◆ Brief A:
Answer these from the update on FLSA overtime rules, marking your answers (i), (ii), (iii):
(i) On what date did the President issue the directive?
(ii) Which two sectors are the changes expected to affect most heavily?
(iii) Has a timetable been set for issuing the new rules?
◆ Brief B:
Name every type of employee that the update on FLSA overtime rules lists under the so-called "white collar exemptions."
◆ Brief C:
From the update on FLSA overtime rules, quote the passage from "On March 13, 2014, President" to "under the FLSA.".

Segment Start: Source text

Employment & Labor Update - Executive Order to Bring Changes to FLSA Overtime Exemption Regulations

04.30.2014

On March 13, 2014, President Barack Obama directed the Secretary of the U.S. Department of Labor to promulgate new rules concerning the Fair Labor Standards Act (the “FLSA”).  These new rules will significantly raise the bar for certain employees to qualify as exempt from overtime pay requirements under the FLSA.

The Department of Labor has yet to issue new rules in response to the directive, and so far there is no set timetable for issuing such rules. However, the Secretary of Labor has provided insight as to what employers can expect. The anticipated changes will likely result in many employees, currently classified as “overtime-exempt” (under the so-called “white collar exemptions” -- i.e., with executive, administrative, and professional employees), losing their exempt status. These changes are likely to be felt most heavily in the retail and hospitality sectors, but will have an impact on all those positions, currently classified as exempt, that have relatively low salaries or that have carried a mixture of exempt and non-exempt duties. Employers should prepare now by reviewing those positions currently classified as exempt, and assessing the impact if they become required to track all hours worked and to pay overtime premiums to those employees losing exempt status.

Segment End: Source text
Segment Start: The data

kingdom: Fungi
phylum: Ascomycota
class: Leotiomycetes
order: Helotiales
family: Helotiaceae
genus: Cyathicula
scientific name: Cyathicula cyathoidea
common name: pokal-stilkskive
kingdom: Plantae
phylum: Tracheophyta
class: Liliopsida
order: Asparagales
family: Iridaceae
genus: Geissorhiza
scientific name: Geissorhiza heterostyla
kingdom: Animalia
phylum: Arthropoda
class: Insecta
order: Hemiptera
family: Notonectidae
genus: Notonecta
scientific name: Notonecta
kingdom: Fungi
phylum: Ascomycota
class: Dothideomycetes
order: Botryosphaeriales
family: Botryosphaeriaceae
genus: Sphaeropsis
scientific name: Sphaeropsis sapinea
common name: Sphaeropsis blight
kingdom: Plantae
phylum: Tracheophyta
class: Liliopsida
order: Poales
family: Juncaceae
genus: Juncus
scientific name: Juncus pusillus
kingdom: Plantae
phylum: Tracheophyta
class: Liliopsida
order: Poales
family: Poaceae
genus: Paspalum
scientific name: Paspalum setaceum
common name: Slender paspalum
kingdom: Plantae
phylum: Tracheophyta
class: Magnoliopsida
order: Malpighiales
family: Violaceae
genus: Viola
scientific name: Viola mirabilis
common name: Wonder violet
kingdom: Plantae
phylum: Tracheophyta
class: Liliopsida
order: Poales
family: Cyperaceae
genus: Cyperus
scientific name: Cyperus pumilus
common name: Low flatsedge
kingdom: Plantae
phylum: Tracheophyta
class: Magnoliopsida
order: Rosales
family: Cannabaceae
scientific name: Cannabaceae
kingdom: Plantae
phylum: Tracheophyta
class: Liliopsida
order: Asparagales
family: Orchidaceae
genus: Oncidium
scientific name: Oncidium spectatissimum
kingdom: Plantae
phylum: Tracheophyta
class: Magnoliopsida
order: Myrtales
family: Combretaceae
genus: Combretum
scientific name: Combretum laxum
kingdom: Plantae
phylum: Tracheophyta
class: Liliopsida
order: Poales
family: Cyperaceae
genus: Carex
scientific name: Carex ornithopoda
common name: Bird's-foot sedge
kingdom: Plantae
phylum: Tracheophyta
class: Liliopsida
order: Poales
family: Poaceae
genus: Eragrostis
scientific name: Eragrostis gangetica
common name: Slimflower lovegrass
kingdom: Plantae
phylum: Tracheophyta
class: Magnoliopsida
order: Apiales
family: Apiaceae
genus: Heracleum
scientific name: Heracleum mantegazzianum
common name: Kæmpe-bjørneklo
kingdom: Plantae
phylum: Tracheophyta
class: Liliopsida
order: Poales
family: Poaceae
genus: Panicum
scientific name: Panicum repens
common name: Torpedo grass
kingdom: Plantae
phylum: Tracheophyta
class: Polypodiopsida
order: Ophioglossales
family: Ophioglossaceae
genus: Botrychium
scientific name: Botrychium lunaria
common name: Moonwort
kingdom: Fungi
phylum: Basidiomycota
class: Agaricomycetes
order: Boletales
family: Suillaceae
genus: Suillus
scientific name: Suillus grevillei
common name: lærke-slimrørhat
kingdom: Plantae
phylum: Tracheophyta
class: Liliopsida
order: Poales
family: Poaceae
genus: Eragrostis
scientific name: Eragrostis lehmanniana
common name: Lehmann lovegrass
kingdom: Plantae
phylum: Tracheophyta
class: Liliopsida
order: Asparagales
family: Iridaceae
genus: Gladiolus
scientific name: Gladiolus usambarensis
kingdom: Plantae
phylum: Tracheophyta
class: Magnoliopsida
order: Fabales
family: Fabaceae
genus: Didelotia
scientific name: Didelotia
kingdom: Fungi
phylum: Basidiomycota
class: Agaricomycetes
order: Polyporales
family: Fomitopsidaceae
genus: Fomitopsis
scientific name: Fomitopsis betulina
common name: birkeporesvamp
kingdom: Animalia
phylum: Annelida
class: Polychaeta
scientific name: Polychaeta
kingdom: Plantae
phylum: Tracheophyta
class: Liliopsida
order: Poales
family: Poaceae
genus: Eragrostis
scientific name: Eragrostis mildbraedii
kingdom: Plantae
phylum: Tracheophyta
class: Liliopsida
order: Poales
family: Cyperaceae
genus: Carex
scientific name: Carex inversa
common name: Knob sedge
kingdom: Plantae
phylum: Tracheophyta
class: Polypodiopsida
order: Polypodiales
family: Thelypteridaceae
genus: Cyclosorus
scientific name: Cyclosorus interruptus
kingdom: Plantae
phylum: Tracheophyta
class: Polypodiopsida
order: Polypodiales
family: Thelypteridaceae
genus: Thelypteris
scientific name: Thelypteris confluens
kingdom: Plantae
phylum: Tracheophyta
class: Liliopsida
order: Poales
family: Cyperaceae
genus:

Segment End: The data

◆ Problem solution A:
(i) March 13, 2014
(ii) Retail and hospitality
(iii) No, there is no set timetable so far.

◆ Problem solution B:
Executive, administrative, professional

◆ Problem solution C:
On March 13, 2014, President Barack Obama directed the Secretary of the U.S. Department of Labor to promulgate new rules concerning the Fair Labor Standards Act (the “FLSA”).  These new rules will significantly raise the bar for certain employees to qualify as exempt from overtime pay requirements under the FLSA.